La qualité du vin, elle, est la préoccupation de l’Inspection nationale agricole et alimentaire (SZPI). En 2010, celle-ci avait détecté des manquements ou infractions dans 2,5% des contrôles. Trois ans plus tard, ce taux s’élevait à près de 50%. Autant de chiffres qui donnent une idée de l’étendue du problème. Aujourd’hui, on estime ainsi à 100 millions de litres la quantité de vin vendue chaque année en République tchèque sans être déclarée. Vendu dans environ 30 000 endroits différents dans le pays, parfois même dans des bouteilles en plastique dans des stations-services, des superettes ou chez des fleuristes, le vin en vrac, qu’il soit produit en République tchèque ou à l’étranger, est mis en cause par les autorités.
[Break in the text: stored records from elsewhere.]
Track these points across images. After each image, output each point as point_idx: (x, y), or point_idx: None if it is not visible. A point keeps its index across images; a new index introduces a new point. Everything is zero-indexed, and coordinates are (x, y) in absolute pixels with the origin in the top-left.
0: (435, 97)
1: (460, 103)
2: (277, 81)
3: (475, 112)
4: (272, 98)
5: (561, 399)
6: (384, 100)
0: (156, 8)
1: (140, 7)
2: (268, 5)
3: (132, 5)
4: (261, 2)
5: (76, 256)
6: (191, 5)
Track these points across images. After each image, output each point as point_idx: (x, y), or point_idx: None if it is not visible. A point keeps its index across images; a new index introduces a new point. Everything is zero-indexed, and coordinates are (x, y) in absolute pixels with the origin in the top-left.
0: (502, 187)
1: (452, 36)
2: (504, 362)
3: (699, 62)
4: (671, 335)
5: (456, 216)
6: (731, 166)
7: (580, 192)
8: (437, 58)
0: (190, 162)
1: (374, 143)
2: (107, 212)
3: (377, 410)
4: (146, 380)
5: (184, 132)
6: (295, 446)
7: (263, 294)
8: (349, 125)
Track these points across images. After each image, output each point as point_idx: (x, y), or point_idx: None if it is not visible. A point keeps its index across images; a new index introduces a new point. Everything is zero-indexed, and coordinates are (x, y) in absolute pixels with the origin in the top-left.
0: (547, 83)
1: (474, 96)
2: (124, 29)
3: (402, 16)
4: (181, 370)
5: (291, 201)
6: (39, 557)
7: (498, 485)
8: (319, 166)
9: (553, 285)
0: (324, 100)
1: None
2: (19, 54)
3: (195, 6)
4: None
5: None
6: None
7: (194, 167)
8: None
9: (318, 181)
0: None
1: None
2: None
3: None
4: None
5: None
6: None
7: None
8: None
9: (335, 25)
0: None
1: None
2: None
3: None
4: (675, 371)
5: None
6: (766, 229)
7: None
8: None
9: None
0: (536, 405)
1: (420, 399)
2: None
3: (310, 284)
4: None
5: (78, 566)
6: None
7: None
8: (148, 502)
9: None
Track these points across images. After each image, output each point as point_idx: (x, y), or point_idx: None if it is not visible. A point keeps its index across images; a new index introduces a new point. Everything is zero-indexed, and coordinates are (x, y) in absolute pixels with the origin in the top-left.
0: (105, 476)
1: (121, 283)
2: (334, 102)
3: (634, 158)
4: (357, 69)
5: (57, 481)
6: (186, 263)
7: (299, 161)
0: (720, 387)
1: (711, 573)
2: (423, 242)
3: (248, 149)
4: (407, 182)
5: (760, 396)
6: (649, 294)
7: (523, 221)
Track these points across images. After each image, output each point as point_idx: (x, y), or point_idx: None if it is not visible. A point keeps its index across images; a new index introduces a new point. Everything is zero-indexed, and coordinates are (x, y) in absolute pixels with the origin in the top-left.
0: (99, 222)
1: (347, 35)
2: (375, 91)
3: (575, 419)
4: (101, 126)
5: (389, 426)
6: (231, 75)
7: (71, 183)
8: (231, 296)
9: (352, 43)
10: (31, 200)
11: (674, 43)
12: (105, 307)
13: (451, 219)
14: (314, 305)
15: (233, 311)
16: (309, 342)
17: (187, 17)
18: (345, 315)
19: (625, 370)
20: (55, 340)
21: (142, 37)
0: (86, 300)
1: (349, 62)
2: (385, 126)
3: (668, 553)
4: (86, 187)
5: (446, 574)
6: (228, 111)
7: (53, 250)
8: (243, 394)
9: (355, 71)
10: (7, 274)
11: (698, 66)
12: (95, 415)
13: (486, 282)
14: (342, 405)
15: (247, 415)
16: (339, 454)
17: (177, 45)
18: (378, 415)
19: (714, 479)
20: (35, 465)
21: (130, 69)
Lorsqu’il est importé, ce vin peut être revendu au noir, parfois en étant présenté comme produit en Moravie, principale région viticole en République tchèque, ou en Bohême. D’autres fraudeurs, eux, préfèrent sophistiquer le liquide en le coupant ou en lui ajoutant des colorants par exemple.
Pour lutter contre ces pratiques, le ministère de l’Agriculture entend notamment limiter les ventes de vin en vrac étranger. Comment ? C’est ce qu’explique Tibor Nyitray, président de la SVČR :« Les ventes se feraient dans des emballages étiquetés qui ne pourraient plus être réutilisés et de nouveau remplis une fois vides. Le consommateur aurait ainsi la garantie que le produit qu’il achète est du vin. Et en cas de problème ou d’infraction, il serait aisé de trouver la trace du responsable. »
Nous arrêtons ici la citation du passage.